FLIP: Towards Comprehensive and Reliable Evaluation of Federated Prompt Learning
This work addresses the need for reliable evaluation in federated learning for privacy-sensitive applications, but it is incremental as it focuses on benchmarking rather than proposing new methods.
The paper tackles the problem of evaluating federated prompt learning algorithms for vision-language models by introducing FLIP, a comprehensive framework that tests 8 methods across 4 protocols and 12 datasets, showing that prompt learning maintains strong generalization with minimal resource use.
The increasing emphasis on privacy and data security has driven the adoption of federated learning, a decentralized approach to train machine learning models without sharing raw data. Prompt learning, which fine-tunes prompt embeddings of pretrained models, offers significant advantages in federated settings by reducing computational costs and communication overheads while leveraging the strong performance and generalization capabilities of vision-language models such as CLIP. This paper addresses the intersection of federated learning and prompt learning, particularly for vision-language models.

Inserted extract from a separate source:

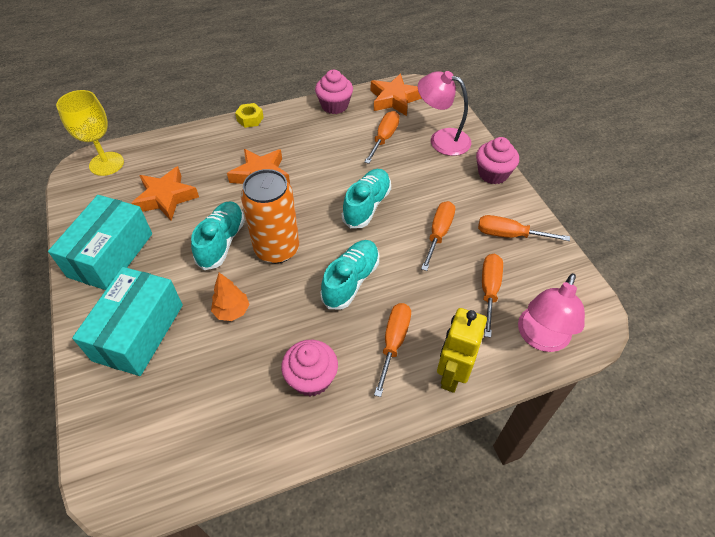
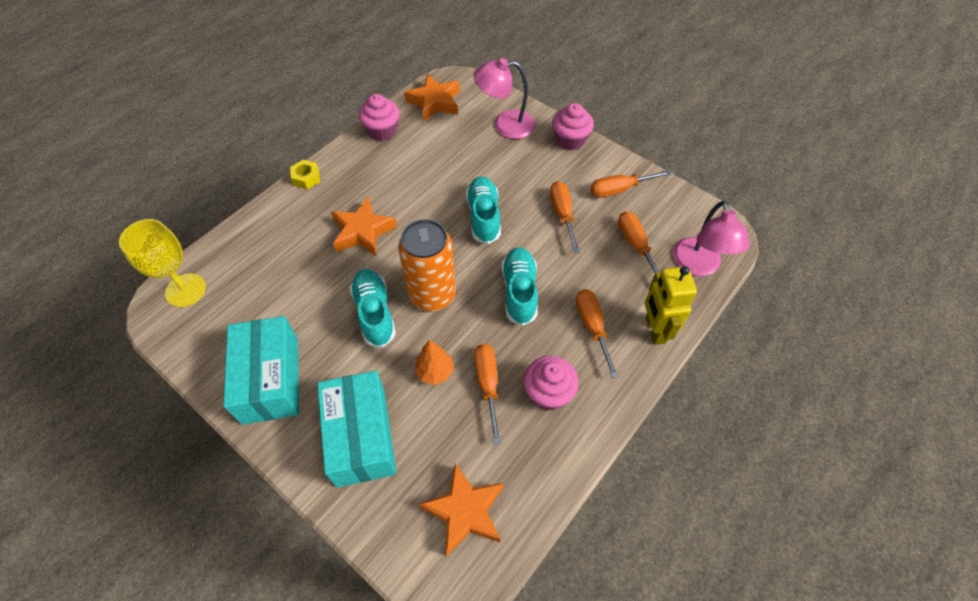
camera: 30 degrees left, 5 degrees up
orange star [131,166,199,221] -> orange star moved to [419,464,504,556]
orange screwdriver [365,111,400,164] -> orange screwdriver moved to [474,344,501,444]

In this work, we introduce a comprehensive framework, named FLIP, to evaluate federated prompt learning algorithms. FLIP assesses the performance of 8 state-of-the-art federated prompt learning methods across 4 federated learning protocols and 12 open datasets, considering 6 distinct evaluation scenarios. Our findings demonstrate that prompt learning maintains strong generalization performance in both in-distribution and out-of-distribution settings with minimal resource consumption. This work highlights the effectiveness of federated prompt learning in environments characterized by data scarcity, unseen classes, and cross-domain distributional shifts. We open-source the code for all implemented algorithms in FLIP to facilitate further research in this domain.